[WHAT IS NEEDED] Please reproduce word for word the lines of the data below, from the line containing "genus: Parthenocissus" through the line containing "common name: Green shieldbug", with both of those lines included.

[AVAILABLE RECORDS]
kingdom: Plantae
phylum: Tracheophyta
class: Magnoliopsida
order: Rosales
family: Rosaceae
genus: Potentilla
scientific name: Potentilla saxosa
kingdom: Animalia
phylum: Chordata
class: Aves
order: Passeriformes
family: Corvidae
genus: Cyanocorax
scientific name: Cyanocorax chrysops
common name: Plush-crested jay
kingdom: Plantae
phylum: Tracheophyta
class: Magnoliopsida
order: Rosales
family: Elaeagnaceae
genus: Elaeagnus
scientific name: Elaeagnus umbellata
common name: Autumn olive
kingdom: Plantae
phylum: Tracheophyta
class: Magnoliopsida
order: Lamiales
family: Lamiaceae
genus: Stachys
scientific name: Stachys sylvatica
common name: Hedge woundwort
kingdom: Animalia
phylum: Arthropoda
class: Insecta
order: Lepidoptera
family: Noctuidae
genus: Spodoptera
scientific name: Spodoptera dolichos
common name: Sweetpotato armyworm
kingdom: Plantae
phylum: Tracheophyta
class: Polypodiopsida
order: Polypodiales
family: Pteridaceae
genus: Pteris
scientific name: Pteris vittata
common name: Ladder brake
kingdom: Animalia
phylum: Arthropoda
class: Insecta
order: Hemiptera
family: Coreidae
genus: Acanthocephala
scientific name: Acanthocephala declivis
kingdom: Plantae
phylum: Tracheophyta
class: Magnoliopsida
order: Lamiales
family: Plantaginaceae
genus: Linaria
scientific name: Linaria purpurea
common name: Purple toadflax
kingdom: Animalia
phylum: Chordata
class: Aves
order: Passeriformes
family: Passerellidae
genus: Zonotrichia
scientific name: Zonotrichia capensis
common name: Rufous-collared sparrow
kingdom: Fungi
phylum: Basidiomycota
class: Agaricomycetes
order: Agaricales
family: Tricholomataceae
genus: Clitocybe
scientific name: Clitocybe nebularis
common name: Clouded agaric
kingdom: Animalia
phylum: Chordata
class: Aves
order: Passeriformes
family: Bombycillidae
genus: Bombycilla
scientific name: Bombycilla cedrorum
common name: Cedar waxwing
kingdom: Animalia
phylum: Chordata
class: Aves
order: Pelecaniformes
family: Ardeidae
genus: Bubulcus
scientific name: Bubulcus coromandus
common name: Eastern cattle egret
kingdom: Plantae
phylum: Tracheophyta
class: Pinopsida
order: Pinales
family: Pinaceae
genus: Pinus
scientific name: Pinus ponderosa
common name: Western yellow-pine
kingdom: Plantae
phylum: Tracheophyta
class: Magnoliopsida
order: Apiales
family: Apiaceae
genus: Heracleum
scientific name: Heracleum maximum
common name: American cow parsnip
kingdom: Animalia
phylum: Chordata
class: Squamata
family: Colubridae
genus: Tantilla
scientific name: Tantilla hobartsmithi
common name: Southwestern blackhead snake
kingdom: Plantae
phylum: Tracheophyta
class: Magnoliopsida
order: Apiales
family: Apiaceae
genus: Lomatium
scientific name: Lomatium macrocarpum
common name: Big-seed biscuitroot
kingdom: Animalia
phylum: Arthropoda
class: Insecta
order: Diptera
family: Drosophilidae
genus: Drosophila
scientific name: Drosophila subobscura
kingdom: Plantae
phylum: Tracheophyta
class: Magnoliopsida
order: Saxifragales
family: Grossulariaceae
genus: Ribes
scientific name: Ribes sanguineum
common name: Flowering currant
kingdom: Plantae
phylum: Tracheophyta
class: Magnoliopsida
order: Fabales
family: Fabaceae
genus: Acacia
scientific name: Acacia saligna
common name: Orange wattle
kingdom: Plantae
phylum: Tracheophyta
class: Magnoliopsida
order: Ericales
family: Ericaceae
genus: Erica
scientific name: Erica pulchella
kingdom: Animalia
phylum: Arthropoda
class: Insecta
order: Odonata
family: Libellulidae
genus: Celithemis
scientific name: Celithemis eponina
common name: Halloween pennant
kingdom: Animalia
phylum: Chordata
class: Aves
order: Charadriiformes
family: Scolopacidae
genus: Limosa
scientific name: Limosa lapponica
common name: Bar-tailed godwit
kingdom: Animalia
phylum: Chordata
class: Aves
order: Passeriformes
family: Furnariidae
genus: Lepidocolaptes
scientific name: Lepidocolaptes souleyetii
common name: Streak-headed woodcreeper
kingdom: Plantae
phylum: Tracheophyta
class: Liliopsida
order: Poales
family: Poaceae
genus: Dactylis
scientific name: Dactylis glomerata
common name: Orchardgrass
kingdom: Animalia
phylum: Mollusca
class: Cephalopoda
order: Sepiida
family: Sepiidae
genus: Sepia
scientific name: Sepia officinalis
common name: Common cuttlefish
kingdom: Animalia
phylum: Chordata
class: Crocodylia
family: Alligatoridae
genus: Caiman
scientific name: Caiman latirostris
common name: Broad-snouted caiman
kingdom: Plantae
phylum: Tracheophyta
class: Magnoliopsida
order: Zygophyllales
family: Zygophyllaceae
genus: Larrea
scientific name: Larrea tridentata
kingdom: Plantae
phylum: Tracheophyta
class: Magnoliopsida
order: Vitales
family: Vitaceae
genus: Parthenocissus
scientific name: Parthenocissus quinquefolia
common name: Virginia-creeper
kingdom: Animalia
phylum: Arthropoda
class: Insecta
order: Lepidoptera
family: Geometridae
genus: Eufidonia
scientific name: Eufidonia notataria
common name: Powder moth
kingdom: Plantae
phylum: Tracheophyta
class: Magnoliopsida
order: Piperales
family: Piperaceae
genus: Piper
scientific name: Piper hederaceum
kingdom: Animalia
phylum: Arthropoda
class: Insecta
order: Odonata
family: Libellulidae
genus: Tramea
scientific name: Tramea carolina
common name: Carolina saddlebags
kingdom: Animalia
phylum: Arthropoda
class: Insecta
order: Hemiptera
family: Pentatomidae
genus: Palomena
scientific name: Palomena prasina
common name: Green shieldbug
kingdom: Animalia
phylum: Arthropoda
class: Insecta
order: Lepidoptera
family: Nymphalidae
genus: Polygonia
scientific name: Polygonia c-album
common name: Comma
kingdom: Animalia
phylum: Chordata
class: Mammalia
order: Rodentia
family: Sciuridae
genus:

[FINAL RESULT]
genus: Parthenocissus
scientific name: Parthenocissus quinquefolia
common name: Virginia-creeper
kingdom: Animalia
phylum: Arthropoda
class: Insecta
order: Lepidoptera
family: Geometridae
genus: Eufidonia
scientific name: Eufidonia notataria
common name: Powder moth
kingdom: Plantae
phylum: Tracheophyta
class: Magnoliopsida
order: Piperales
family: Piperaceae
genus: Piper
scientific name: Piper hederaceum
kingdom: Animalia
phylum: Arthropoda
class: Insecta
order: Odonata
family: Libellulidae
genus: Tramea
scientific name: Tramea carolina
common name: Carolina saddlebags
kingdom: Animalia
phylum: Arthropoda
class: Insecta
order: Hemiptera
family: Pentatomidae
genus: Palomena
scientific name: Palomena prasina
common name: Green shieldbug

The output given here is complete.